◆ Source passage:
--- --- ---

YES Prep, a chain of Houston-based charters, sends its low-income, minority graduates to college, but realized that most never earned degrees. Now the chain has hired three full-time counselors to support graduates.

YES Prep also sends groups of alumni to college together to support each other. And the chain uses their feedback about how well-prepared they were to tweak its curriculum for juniors and seniors. Early returns have been promising, with the charter network now reporting that 72 percent of its alumni are still in college or have graduated.

Another large charter chain, KIPP, the Knowledge Is Power Program, hires dozens of staffers around the country for its KIPP Through College campaign. They work with kids starting in the eighth grade and send groups of students to support each other at 60 colleges and universities — programs KIPP credits with boosting its six-year bachelor’s degree rate from 28 percent a few years ago to 45 percent today.

“To and through” is the motto of Downtown College Prep, the charter school I wrote about in Our School. Not only does the high school offer counseling to help graduates succeed in college, it’s added help in finding jobs once they earn their degrees.


Are military academies the answer?

Youth Challenge cadets at the Grizzly Academy in San Luis Obispo, California

Military training can turn Strugglers Into Strivers, writes Hugh Price, the former Urban League chief turned Brookings’ fellow, in a new book. In a speech at Fordham’s Education for Upward Mobility conference in D.C., Price talked about the benefits of JROTC, public military academies and the National Guard Youth ChalleNGe corps, a residential program for dropouts that’s improved the success of participants.

--- --- ---

◆ Input data:
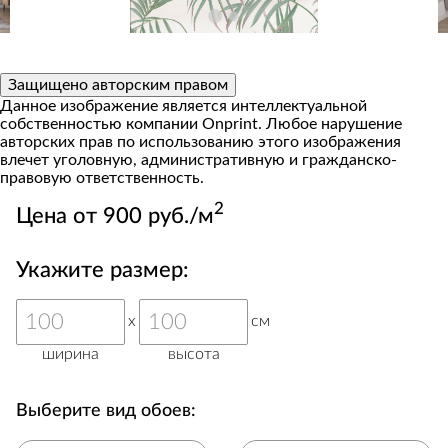
Защищено авторским правом
Данное изображение является интеллектуальной
собственностью компании Onprint. Любое нарушение
авторских прав по использованию этого изображения
влечет уголовную, административную и гражданско-
правовую ответственность.
2
Цена от 900 руб./м
Укажите размер:
x
см
ширина
высота
Выберите вид обоев: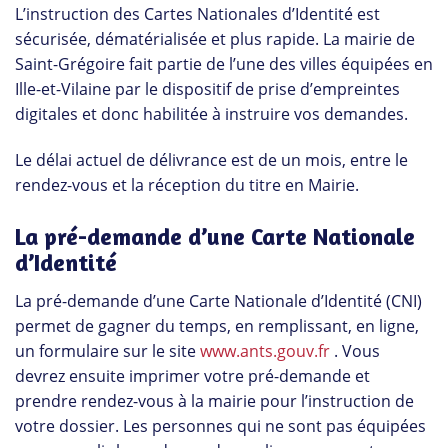
L’instruction des Cartes Nationales d’Identité est
sécurisée, dématérialisée et plus rapide. La mairie de
Saint-Grégoire fait partie de l’une des villes équipées en
Ille-et-Vilaine par le dispositif de prise d’empreintes
digitales et donc habilitée à instruire vos demandes.
Le délai actuel de délivrance est de un mois, entre le
rendez-vous et la réception du titre en Mairie.
La pré-demande d’une Carte Nationale
d’Identité
La pré-demande d’une Carte Nationale d’Identité (CNI)
permet de gagner du temps, en remplissant, en ligne,
un formulaire sur le site
www.ants.gouv.fr
. Vous
devrez ensuite imprimer votre pré-demande et
prendre rendez-vous à la mairie pour l’instruction de
votre dossier. Les personnes qui ne sont pas équipées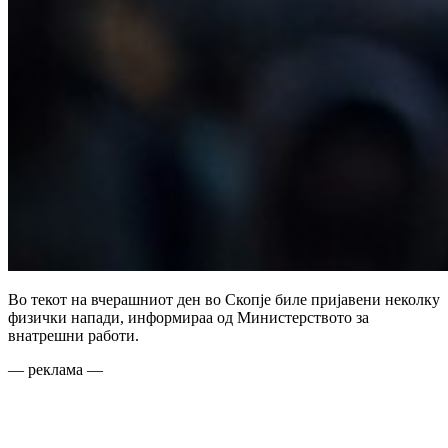
Во текот на вчерашниот ден во Скопје биле пријавени неколку
физички напади, информираа од Министерството за
внатрешни работи.
— реклама —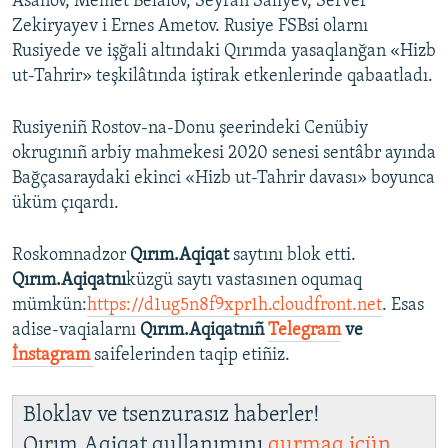
Asanov, Memet Belâlov, Seyran Saliyev, Server
Zekiryayev i Ernes Ametov. Rusiye FSBsi olarnı
Rusiyede ve işğali altındaki Qırımda yasaqlanğan «Hizb
ut-Tahrir» teşkilâtında iştirak etkenlerinde qabaatladı.
Rusiyeniñ Rostov-na-Donu şeerindeki Cenübiy
okrugınıñ arbiy mahmekesi 2020 senesi sentâbr ayında
Bağçasaraydaki ekinci «Hizb ut-Tahrir davası» boyunca
üküm çıqardı.
Roskomnadzor
Qırım.Aqiqat
saytını blok etti.
Qırım.Aqiqatnı
küzgü saytı vastasınen oqumaq
mümkün:
https://d1ug5n8f9xpr1h.cloudfront.net
. Esas
adise-vaqialarnı
Qırım.Aqiqatnıñ
Telegram
ve
İnstagram
saifelerinden taqip etiñiz.
Bloklav ve tsenzurasız haberler!
Qırım.Aqiqat qullanımını
qurmaq içün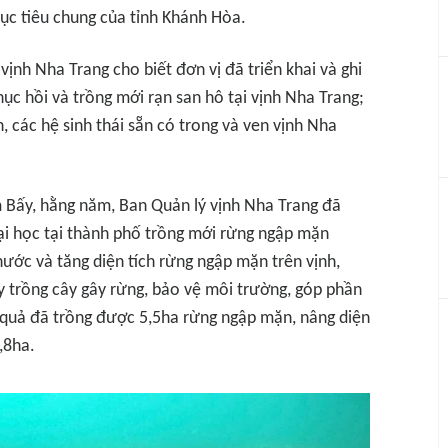
c tiêu chung của tỉnh Khánh Hòa.
ịnh Nha Trang cho biết đơn vị đã triển khai và ghi
ục hồi và trồng mới rạn san hô tại vịnh Nha Trang;
, các hệ sinh thái sẵn có trong và ven vịnh Nha
Bấy, hằng năm, Ban Quản lý vịnh Nha Trang đã
đại học tại thành phố trồng mới rừng ngập mặn
nước và tăng diện tích rừng ngập mặn trên vịnh,
 trồng cây gây rừng, bảo vệ môi trường, góp phần
ết quả đã trồng được 5,5ha rừng ngập mặn, nâng diện
,8ha.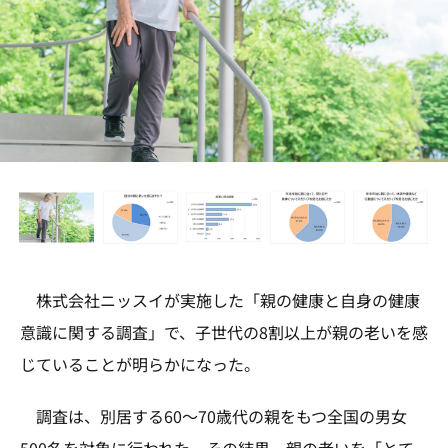
株式会社ニッスイが実施した「親の健康と自身の健康
意識に関する調査」で、子世代の8割以上が親の老いを感
じていることが明らかになった。
調査は、別居する60～70歳代の親をもつ全国の男女
500名を対象に行われた。その結果、親の老いを「とて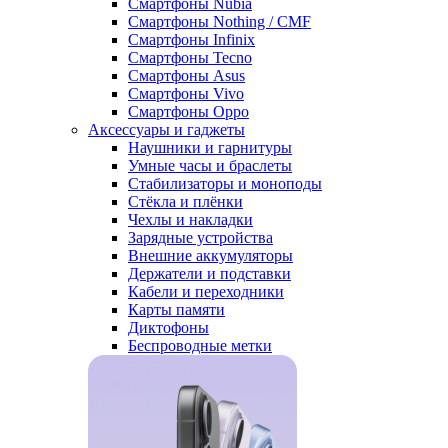
Смартфоны Nubia
Смартфоны Nothing / CMF
Смартфоны Infinix
Смартфоны Tecno
Смартфоны Asus
Смартфоны Vivo
Смартфоны Oppo
Аксессуары и гаджеты
Наушники и гарнитуры
Умные часы и браслеты
Стабилизаторы и моноподы
Стёкла и плёнки
Чехлы и накладки
Зарядные устройства
Внешние аккумуляторы
Держатели и подставки
Кабели и переходники
Карты памяти
Диктофоны
Беспроводные метки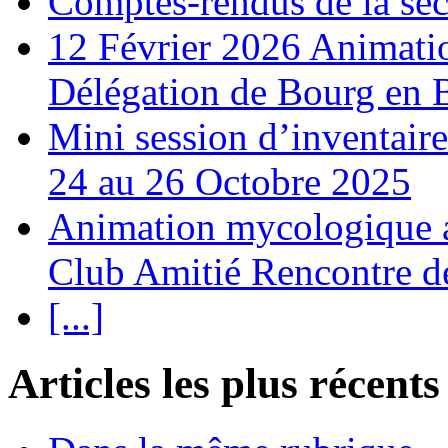
Comptes-rendus de la se
12 Février 2026 Animati
Délégation de Bourg en 
Mini session d’inventair
24 au 26 Octobre 2025
Animation mycologique av
Club Amitié Rencontre de
[...]
Articles les plus récents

--- --- ---

◆ To do:
1. In the passage on charter schools and college success, what share of YES Prep alumni does the network report are still in college or have graduated?
2. List every charter school or charter chain named in the passage on charter schools and college success.
3. Write the next few paragraphs of the passage on charter schools and college success, starting after its last sentence about Hugh Price's speech.

◆ Answers to the exercise:
1. 72 percent

2. YES Prep; KIPP (the Knowledge Is Power Program); Downtown College Prep

3.
 (Common elements) include an emphasis on belonging, a strong focus on motivation and self-discipline, emphasis on academic preparation, close mentoring and monitoring of how youngsters are doing, accountability and consequences, demanding schedules, teamwork, valuing and believing in the young people, believing that they can succeed, structure and routine, frequent rewards and recognition, and of course, an emphasis on safe and secure environments.

Some urban districts, such as Chicago and Philadelphia, offer military academies. Others are charter schools, such as the New Orleans Military & Maritime Academy and Bataan Military Academy in Albuquerque.

Here’s a 2005 New York Times story on public military schools across the country.

MATCH Education’s Michael Goldstein sees the potential in Price’s approach, but says the zeitgeist is moving the wrong way. Charters are under fire for being too tough on students, he writes.

The darlings of the charter movement, schools like KIPP and so forth, are being (unfairly) attacked for having discipline policies deemed too strict.  Any quasi-military school would probably look at KIPP as hopelessly lax, but compared to many high-poverty schools where “anything goes,” it’s certainly true that KIPP is stricter.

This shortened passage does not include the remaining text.